In Adams' senior season, he once again earned second-team All-Big Ten accolades and helped Michigan win the 2008 Capitol One Bowl. Adams started all 13 games at strong safety and led the team with a career-high 92 tackles (39 solo), the second-highest total by a Big Ten defensive back in 2007. He added one sack with 2.5 tackles for loss, and he deflected 13 passes while also registering 3 interceptions.

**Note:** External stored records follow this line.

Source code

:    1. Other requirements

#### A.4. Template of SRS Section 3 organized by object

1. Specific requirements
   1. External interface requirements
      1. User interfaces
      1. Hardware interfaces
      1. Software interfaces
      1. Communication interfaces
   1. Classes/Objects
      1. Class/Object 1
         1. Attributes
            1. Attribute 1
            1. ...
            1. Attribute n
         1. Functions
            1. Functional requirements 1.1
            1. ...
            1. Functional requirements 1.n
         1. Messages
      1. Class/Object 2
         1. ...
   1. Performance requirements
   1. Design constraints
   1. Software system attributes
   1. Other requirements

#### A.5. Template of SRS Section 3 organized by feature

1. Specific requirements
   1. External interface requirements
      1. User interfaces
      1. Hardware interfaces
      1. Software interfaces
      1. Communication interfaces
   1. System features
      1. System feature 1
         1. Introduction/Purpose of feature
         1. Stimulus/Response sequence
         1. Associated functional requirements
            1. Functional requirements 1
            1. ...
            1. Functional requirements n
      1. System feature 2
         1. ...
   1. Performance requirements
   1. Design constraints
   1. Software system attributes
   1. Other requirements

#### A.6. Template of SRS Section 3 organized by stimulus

In his career, Adams played in 47 games (starting in 34), made 172 tackles (103 solo), two sacks, 6.5 tackles-for-loss, one forced fumble, 22 passes broken up, and four interceptions for 58 yards.

==Professional career==

Pre-draft measurables
| Height | Weight | Arm length | Hand span | 40-yard dash | 10-yard split | 20-yard split | 20-yard shuttle | Three-cone drill | Vertical jump | Broad jump |
| 6 ft 2 in (1.88 m) | 212 lb (96 kg) | 33+3⁄4 in (0.86 m) | 9+3⁄8 in (0.24 m) | 4.62 s | 1.56 s | 2.67 s | 4.49 s | 6.90 s | 34.0 in (0.86 m) | 10 ft 1 in (3.07 m) |
All values from NFL Combine

===Seattle Seahawks===
Adams was signed as an undrafted free agent by the Seattle Seahawks on April 27, 2008, even though many draft analysts predicted that he would be picked as high as the 3rd round. He played well enough in the preseason to earn a spot on Seattle's practice squad. Adams spent the majority of his rookie season on the Seahawks' practice squad, but did play in one game, marking his NFL debut, on November 16 against the Arizona Cardinals. Adams did not record any statistics playing on special teams against the Cardinals.

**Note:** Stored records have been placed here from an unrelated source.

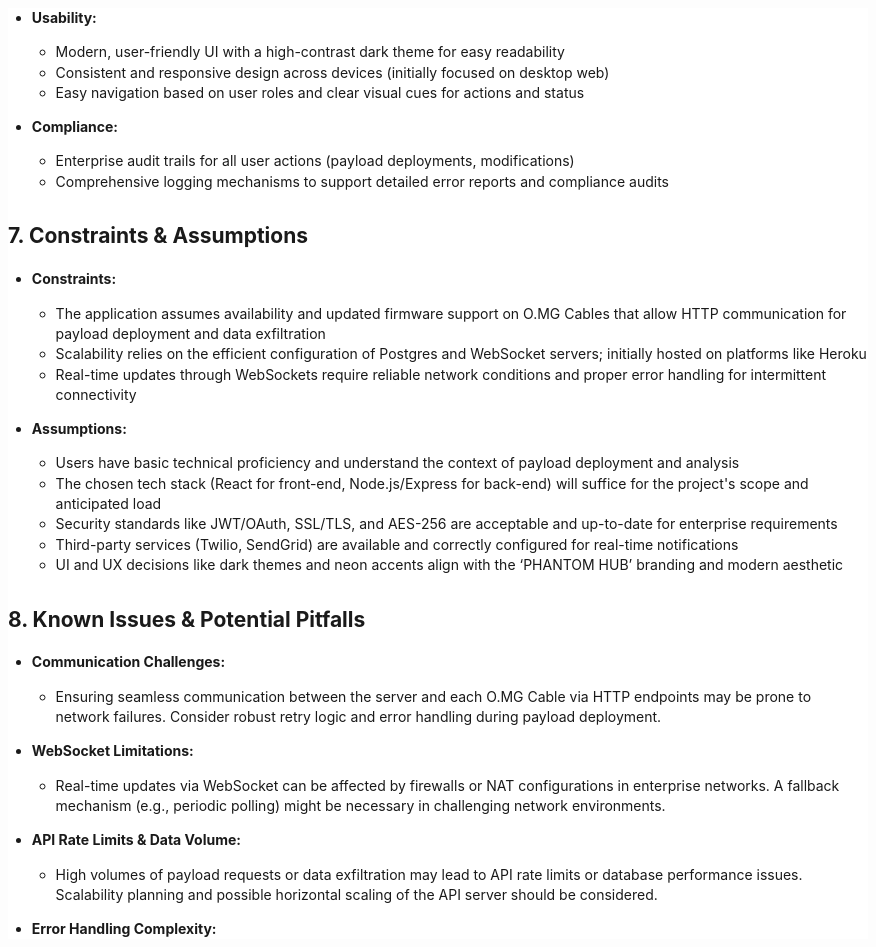 *   **Usability:**

    *   Modern, user-friendly UI with a high-contrast dark theme for easy readability
    *   Consistent and responsive design across devices (initially focused on desktop web)
    *   Easy navigation based on user roles and clear visual cues for actions and status

*   **Compliance:**

    *   Enterprise audit trails for all user actions (payload deployments, modifications)
    *   Comprehensive logging mechanisms to support detailed error reports and compliance audits

## 7. Constraints & Assumptions

*   **Constraints:**

    *   The application assumes availability and updated firmware support on O.MG Cables that allow HTTP communication for payload deployment and data exfiltration
    *   Scalability relies on the efficient configuration of Postgres and WebSocket servers; initially hosted on platforms like Heroku
    *   Real-time updates through WebSockets require reliable network conditions and proper error handling for intermittent connectivity

*   **Assumptions:**

    *   Users have basic technical proficiency and understand the context of payload deployment and analysis
    *   The chosen tech stack (React for front-end, Node.js/Express for back-end) will suffice for the project's scope and anticipated load
    *   Security standards like JWT/OAuth, SSL/TLS, and AES-256 are acceptable and up-to-date for enterprise requirements
    *   Third-party services (Twilio, SendGrid) are available and correctly configured for real-time notifications
    *   UI and UX decisions like dark themes and neon accents align with the ‘PHANTOM HUB’ branding and modern aesthetic

## 8. Known Issues & Potential Pitfalls

*   **Communication Challenges:**

    *   Ensuring seamless communication between the server and each O.MG Cable via HTTP endpoints may be prone to network failures. Consider robust retry logic and error handling during payload deployment.

*   **WebSocket Limitations:**

    *   Real-time updates via WebSocket can be affected by firewalls or NAT configurations in enterprise networks. A fallback mechanism (e.g., periodic polling) might be necessary in challenging network environments.

*   **API Rate Limits & Data Volume:**

    *   High volumes of payload requests or data exfiltration may lead to API rate limits or database performance issues. Scalability planning and possible horizontal scaling of the API server should be considered.

*   **Error Handling Complexity:**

After being waived on September 5, 2009, Adams was re-signed to the practice squad. He was signed off the practice squad on November 3, making his season debut against the Minnesota Vikings on November 22, 2009. Excluding the St. Louis Rams game on November 29, 2009, Adams played in all remaining regular season games for the Seahawks, registering four tackles on limited special teams play.

===Philadelphia Eagles===
Adams was signed to the Philadelphia Eagles' practice squad on September 22, 2010. He was released on September 30. He was re-signed to the team's practice squad on December 21. He was promoted to the active roster on December 31. He was waived during final roster cuts on September 3, 2011.